Another great feature to have in your case in terms of cable management is PSU shrouds. No matter how perfect of a job do you do when managing your cables, the cables connecting to your PSU will almost always be exposed.
To overcome that many manufacturers now include PSU shrouds that cover the PSU and with it the cables, leaving the PC with a clean look.
The noise from your PC can become quite nagging, especially when the fans are spinning at full speed. To reduce the noise sound dampening materials are used in the walls of the case.
Cases with this feature are considerably quieter but at the same time, these sound dampening materials also act as insulators. This can cause heating issues, so make sure the case with this feature has large 140mm fans that spin slower and quieter while also cooling the PC adequately.
Good build quality
You can easily get lost in the looks of many cases but a less talked about factor is the build quality of cases.

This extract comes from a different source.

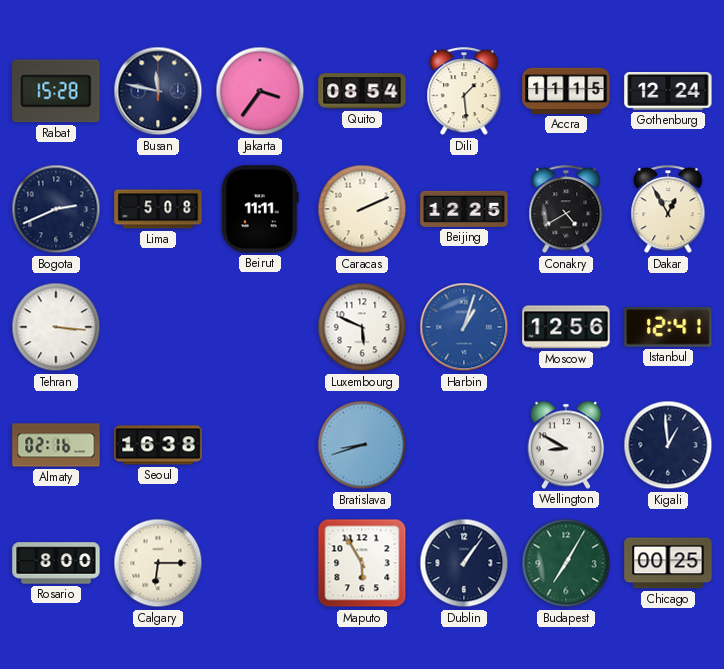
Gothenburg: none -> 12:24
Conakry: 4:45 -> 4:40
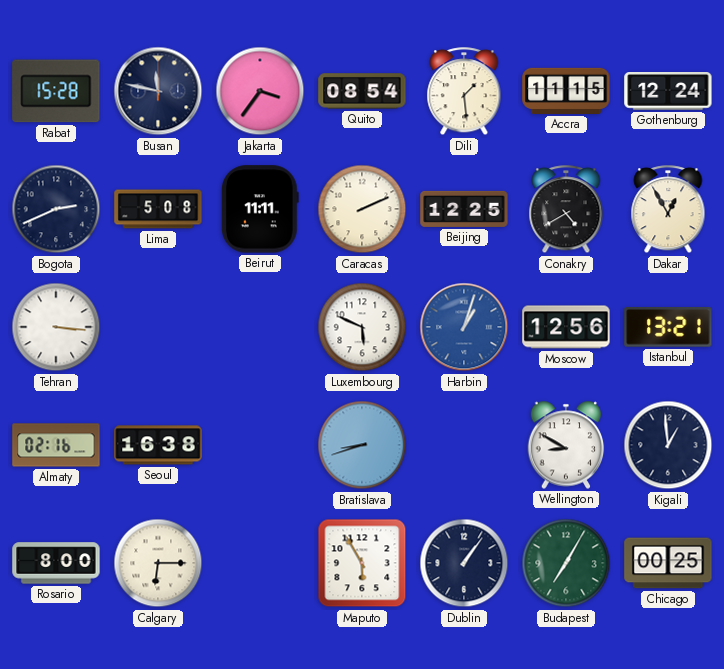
Istanbul: 12:41 -> 13:21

Cases with a better build quality have no cost-cutting measures applied to them and their materials are on point.
Many cheaper cases come with acrylic windows instead of glass. This isn’t good as acrylic gets dirty in just a few months ruining the look of your PC, and it can easily get scratched.

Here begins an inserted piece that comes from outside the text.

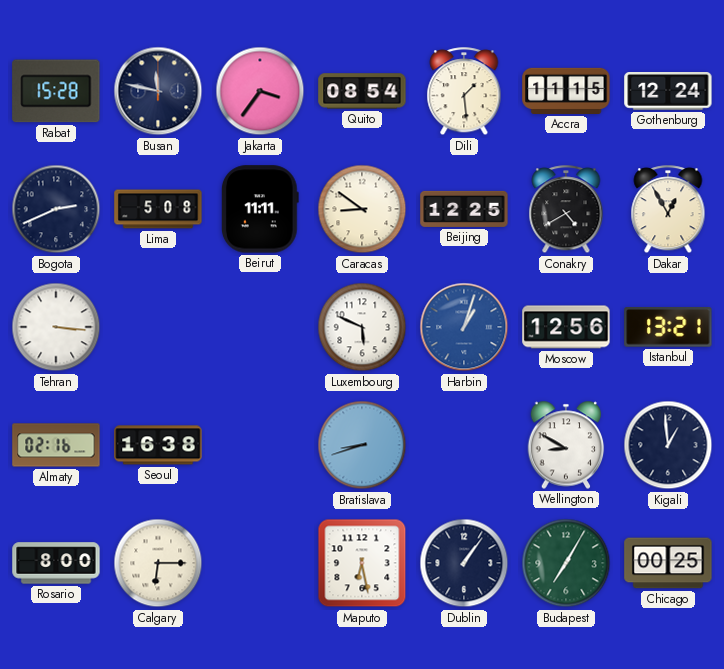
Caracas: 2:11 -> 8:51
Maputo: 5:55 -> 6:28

Apart from that many cases use low-quality metal which keeps on receiving new dings and dents. It is always better to go for better build quality, I would recommend even getting a plastic case rather than a low-quality metallic one.
If you're an RGB fan, cases with integrated lighting should be your priority as integrated lights are often more reliable than off the shelf RGBs that often have poorly made wires and usually go dark after a few months.
To sum it all up
Now that you're aware of the ins and outs of PC cases you can make a better decision.
Practicality and build quality should always be your priority rather than just aesthetics as a little thought while buying the case can buy you months or even years of stress experience with your PC. Best of luck!